■ **What to produce**: Give again, word for word, the lines below that run from the line with "Zusammenarbeit mit anderen Sportverbänden." through the line with "Belgique, en Espagne, en". Drop the pictures.

(Provided records begins)

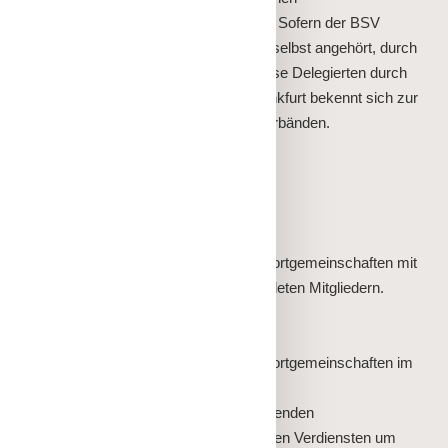
Betriebssportverband e.V. (DBSV) an. Sofern der BSV
Frankfurt in Organisationen, denen er selbst angehört, durch
Delegierte zu vertreten ist, werden diese Delegierten durch
den Vorstand bestimmt. Der BSV Frankfurt bekennt sich zur
Zusammenarbeit mit anderen Sportverbänden.
§ 5 Mitgliedschaft
Der BSV Frankfurt besteht aus:
a) Korporativen Mitgliedern
Betriebssportgemeinschaften oder Sportgemeinschaften mit
allen ihren beim BSV Frankfurt gemeldeten Mitgliedern.
b) Einzelmitgliedern
Einzelpersonen, die außerhalb von
Betriebssportgemeinschaften oder Sportgemeinschaften im
BSV Frankfurt Sport treiben wollen
c) Ehrenmitgliedern bzw. Ehrenvorsitzenden
Natürliche Personen mit hervorragenden Verdiensten um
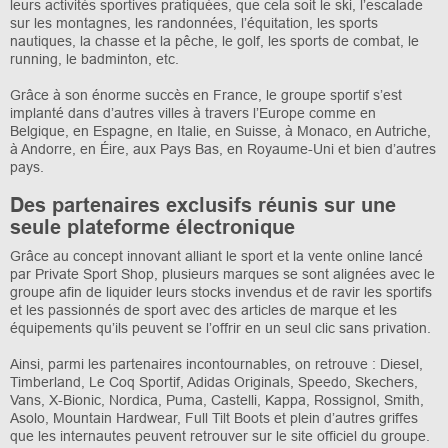
leurs activités sportives pratiquées, que cela soit le ski, l’escalade
sur les montagnes, les randonnées, l’équitation, les sports
nautiques, la chasse et la pêche, le golf, les sports de combat, le
running, le badminton, etc.
Grâce à son énorme succès en France, le groupe sportif s’est
implanté dans d’autres villes à travers l’Europe comme en
Belgique, en Espagne, en Italie, en Suisse, à Monaco, en Autriche,
à Andorre, en Éire, aux Pays Bas, en Royaume-Uni et bien d’autres
pays.
Des partenaires exclusifs réunis sur une
seule plateforme électronique
Grâce au concept innovant alliant le sport et la vente online lancé
par Private Sport Shop, plusieurs marques se sont alignées avec le
groupe afin de liquider leurs stocks invendus et de ravir les sportifs
et les passionnés de sport avec des articles de marque et les
équipements qu’ils peuvent se l’offrir en un seul clic sans privation.
Ainsi, parmi les partenaires incontournables, on retrouve : Diesel,
Timberland, Le Coq Sportif, Adidas Originals, Speedo, Skechers,
Vans, X-Bionic, Nordica, Puma, Castelli, Kappa, Rossignol, Smith,
Asolo, Mountain Hardwear, Full Tilt Boots et plein d’autres griffes
que les internautes peuvent retrouver sur le site officiel du groupe.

(Provided records ends)

■ **Your solution**:
Zusammenarbeit mit anderen Sportverbänden.
§ 5 Mitgliedschaft
Der BSV Frankfurt besteht aus:
a) Korporativen Mitgliedern
Betriebssportgemeinschaften oder Sportgemeinschaften mit
allen ihren beim BSV Frankfurt gemeldeten Mitgliedern.
b) Einzelmitgliedern
Einzelpersonen, die außerhalb von
Betriebssportgemeinschaften oder Sportgemeinschaften im
BSV Frankfurt Sport treiben wollen
c) Ehrenmitgliedern bzw. Ehrenvorsitzenden
Natürliche Personen mit hervorragenden Verdiensten um
leurs activités sportives pratiquées, que cela soit le ski, l’escalade
sur les montagnes, les randonnées, l’équitation, les sports
nautiques, la chasse et la pêche, le golf, les sports de combat, le
running, le badminton, etc.
Grâce à son énorme succès en France, le groupe sportif s’est
implanté dans d’autres villes à travers l’Europe comme en
Belgique, en Espagne, en Italie, en Suisse, à Monaco, en Autriche,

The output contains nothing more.